EFZ covered call positions are structurally neutral to slightly bullish; the modeled P&L assumes European-style exercise at expiration and ignores early assignment, transaction costs, dividends paid before expiry on the stock leg (when present), and the bid-ask spread on the listed chain. EFZ positions also carry Financial Services sector concentration risk; news flow inside the sector (peer earnings, regulatory shifts, supply-chain headlines) can move EFZ alongside the broader basket even when EFZ-specific fundamentals are unchanged. Short-premium structures like a covered call on EFZ carry tail risk when realized volatility exceeds the implied move; review historical EFZ earnings reactions and macro stress periods before sizing. Always rebuild the position from current EFZ chain quotes before placing a trade.
Frequently asked questions
- What is a covered call on EFZ?
- A covered call on EFZ is the covered call strategy applied to EFZ (etf). The strategy is structurally neutral to slightly bullish: A covered call pairs long stock with a short out-of-the-money call, collecting premium and capping upside above the short strike in exchange for income. With EFZ etf trading near $12.00, the strikes shown on this page are snapped to the nearest listed EFZ chain strike and the premiums come straight from the end-of-day bid/ask midpoint.
- How are EFZ covered call max profit and max loss calculated?
- Max profit equals short-strike minus cost basis plus premium times 100; max loss is cost basis minus premium (at zero). Breakeven is cost basis minus premium. For the EFZ covered call priced from the end-of-day chain at a 30-day expiry (ATM IV 15.40%), the computed maximum profit is $110.00 per contract and the computed maximum loss is -$1,189.00 per contract. Live intraday quotes will differ as the chain moves through the trading session.
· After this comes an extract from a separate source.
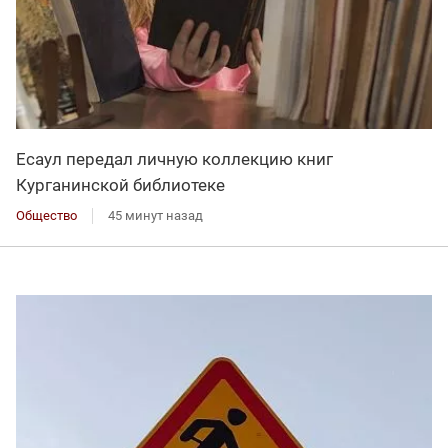
Есаул передал личную коллекцию книг
Курганинской библиотеке
Общество
45 минут назад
- What is the breakeven for a EFZ covered call?
- The breakeven for the EFZ covered call priced on this page is roughly $11.90 at expiration, derived from end-of-day chain premiums. Breakeven is the underlying price at which the strategy's P&L crosses zero ignoring transaction costs and assignment risk. The current EFZ market-implied 1-standard-deviation expected move is approximately 4.42%; if the move sits well outside the breakeven distance, the structure's risk-reward becomes correspondingly tighter.
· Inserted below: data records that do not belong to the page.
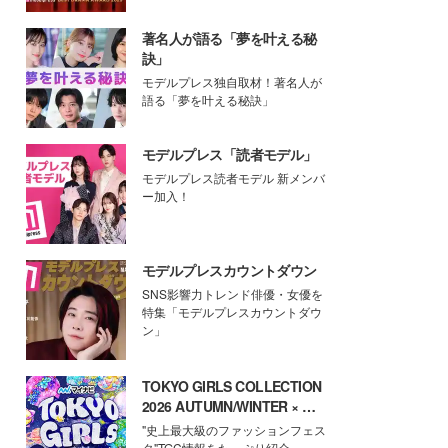
著名人が語る「夢を叶える秘
訣」
モデルプレス独自取材！著名人が
語る「夢を叶える秘訣」
モデルプレス「読者モデル」
モデルプレス読者モデル 新メンバ
ー加入！
モデルプレスカウントダウン
SNS影響力トレンド俳優・女優を
特集「モデルプレスカウントダウ
ン」
TOKYO GIRLS COLLECTION
2026 AUTUMN/WINTER × モ
デルプレス
"史上最大級のファッションフェス
タ"TGC情報をたっぷり紹介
- When should you consider a covered call on EFZ?
- Covered calls on EFZ are an income strategy run on existing EFZ etf positions; traders typically sell calls at 25-35 delta with 30-45 days to expiration to balance premium against upside cap.
- How does current EFZ implied volatility affect this covered call?
- EFZ ATM IV is at 15.40% with IV rank near 7.28%, which is on the low end of its 1-year range. Premium-buying structures (long call, long put, debit spreads) are relatively cheap in this regime; premium-selling structures collect less credit per unit risk.